Exoenzyme-producing halophilic bacteria from the former Lake Texcoco: identification and production of n-butyl oleate and bioactive peptides

Halophilic bacterias from saline soil from former Lake Texcoco were isolated, identified based on 16 rRNA and tested to produce glucolytic, nucleolytic, proteolytic and lipolytic exoenzymes. The Bacillus , Virgibacillus , Kocuria , Salinicoccus , Gracilibacillus , Halobacillus , Tenuibacillus and Nesterekonia genera where identified. Lipase/eserases and proteases from Nesterenkonia sp. and Nesterenkonia aethiopica showed halotolerant characteristics and were selected to synthesize the oleochemical n -butyl oleate and antioxidant peptides from muscle protein of common carp ( Cyprinus carpio ), respectively. In organic media (2,2,4-Trimethylpentane), the lipase/esterases from Nesterenkonia sp. (0.6 U/mL) and N . aethiopica (1.2 U/mL) achieved a 62.7% and 53.2% of n -butyl oleate conversion, respectively.
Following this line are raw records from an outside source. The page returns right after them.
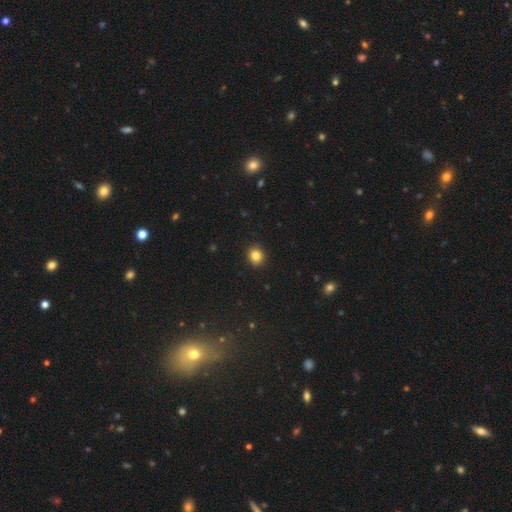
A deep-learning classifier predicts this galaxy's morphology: smooth_or_featured: smooth (p=0.84) [alt: star or artifact p=0.11]
how_rounded: round (p=0.82) [alt: in between p=0.17]
merging: none (p=0.91) [alt: minor disturbance p=0.07]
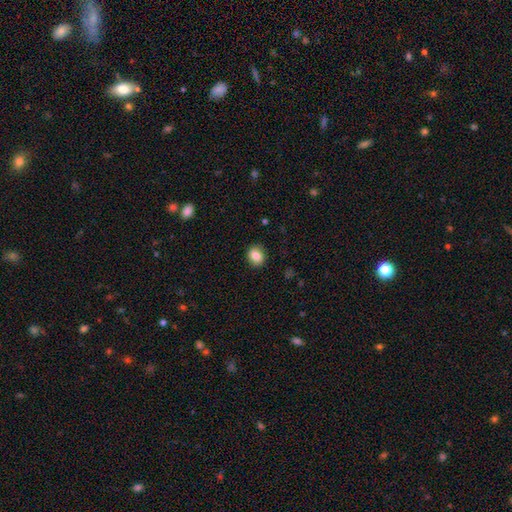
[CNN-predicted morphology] type=smooth (84%); roundness=round (60%); merging=none (88%).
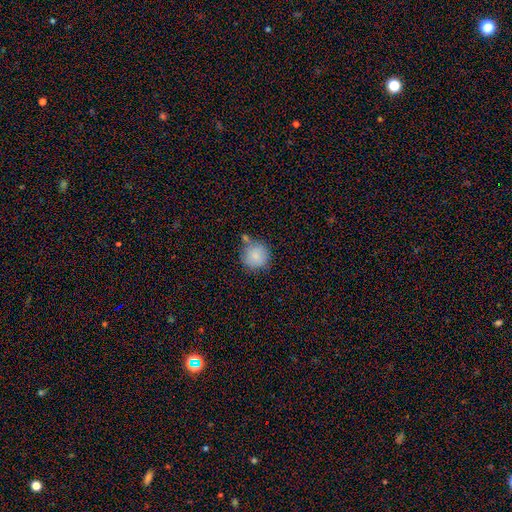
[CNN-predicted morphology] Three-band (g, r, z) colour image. It shows a smooth galaxy with no disk features (85%) that is round (93%). Merging: none (66%).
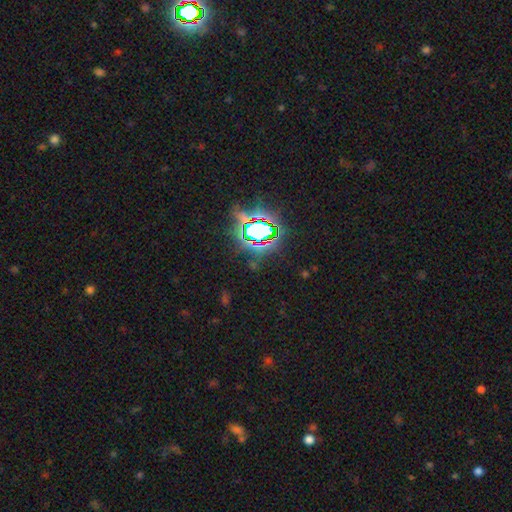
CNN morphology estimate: This appears to be a star or artifact, not a galaxy (82%).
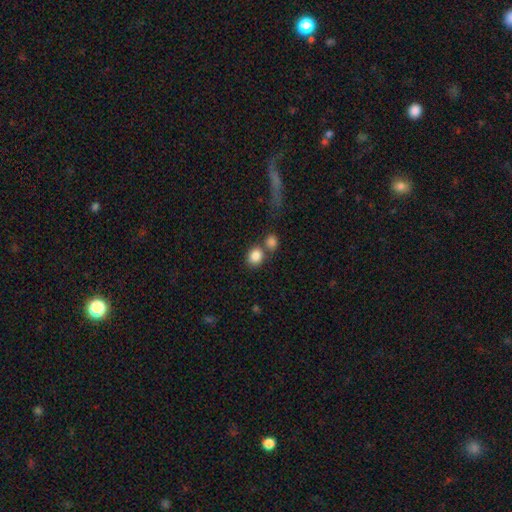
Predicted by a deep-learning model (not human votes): This is clearly a smooth galaxy (85%). How rounded: likely round (62%). Merging: possibly none (56%).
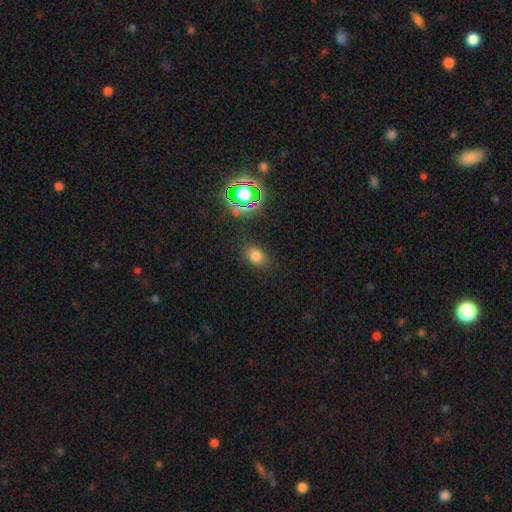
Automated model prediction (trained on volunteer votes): Smooth or featured: smooth — 72% (star or artifact — 21%)
How rounded: in between — 60% (round — 38%)
Merging: none — 83% (minor disturbance — 11%)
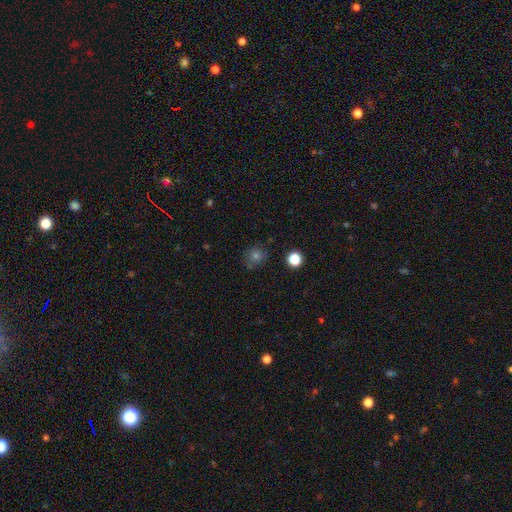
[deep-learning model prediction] Q: Smooth or featured?
A: smooth (67%); runner-up: star or artifact (22%)
Q: How rounded?
A: round (81%); runner-up: in between (18%)
Q: Merging?
A: none (76%); runner-up: minor disturbance (16%)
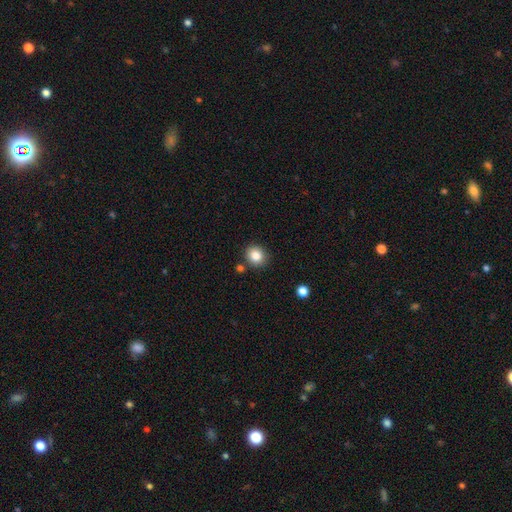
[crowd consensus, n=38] This is likely a smooth galaxy (76%). How rounded: likely round (69%). Merging: clearly none (89%).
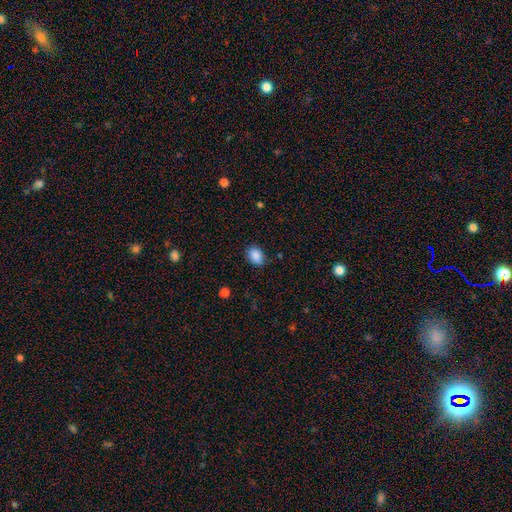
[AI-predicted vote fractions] This appears to be a smooth galaxy with no disk features (88%) that is in between round and cigar-shaped (77%). Merging: none (80%).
The protein hydrolysis from muscle of common carp ( C . carpio ) showed a degree of hydrolysis of 4.5 ± 0.2% and 2.8 ± 0.1% when proteases from Nesterenkonia sp. and N . aethiopica were used, respectively. Three peptidic fractions ranging molecular masses between 254 and 1002 Da [M + H] show antioxidant scavenging activity, and the principal fraction with a peptide of 547.3 Da [M + H] showed an inhibition of 37.7 ± 1.8% and 16.3 ± 0.6%, when 2,2-diphenyl-1-picrylhydrazyl and 2,2′-azino-bis(3-ethylbenzothiazoline-6-sulfonic acid) were used, respectively. These findings showed that the enzymatic battery of the halophilic bacteria from former lake Texcoco can be used in hydrolysis and synthesis of molecules with applications in different fields as food technology or bioenergy.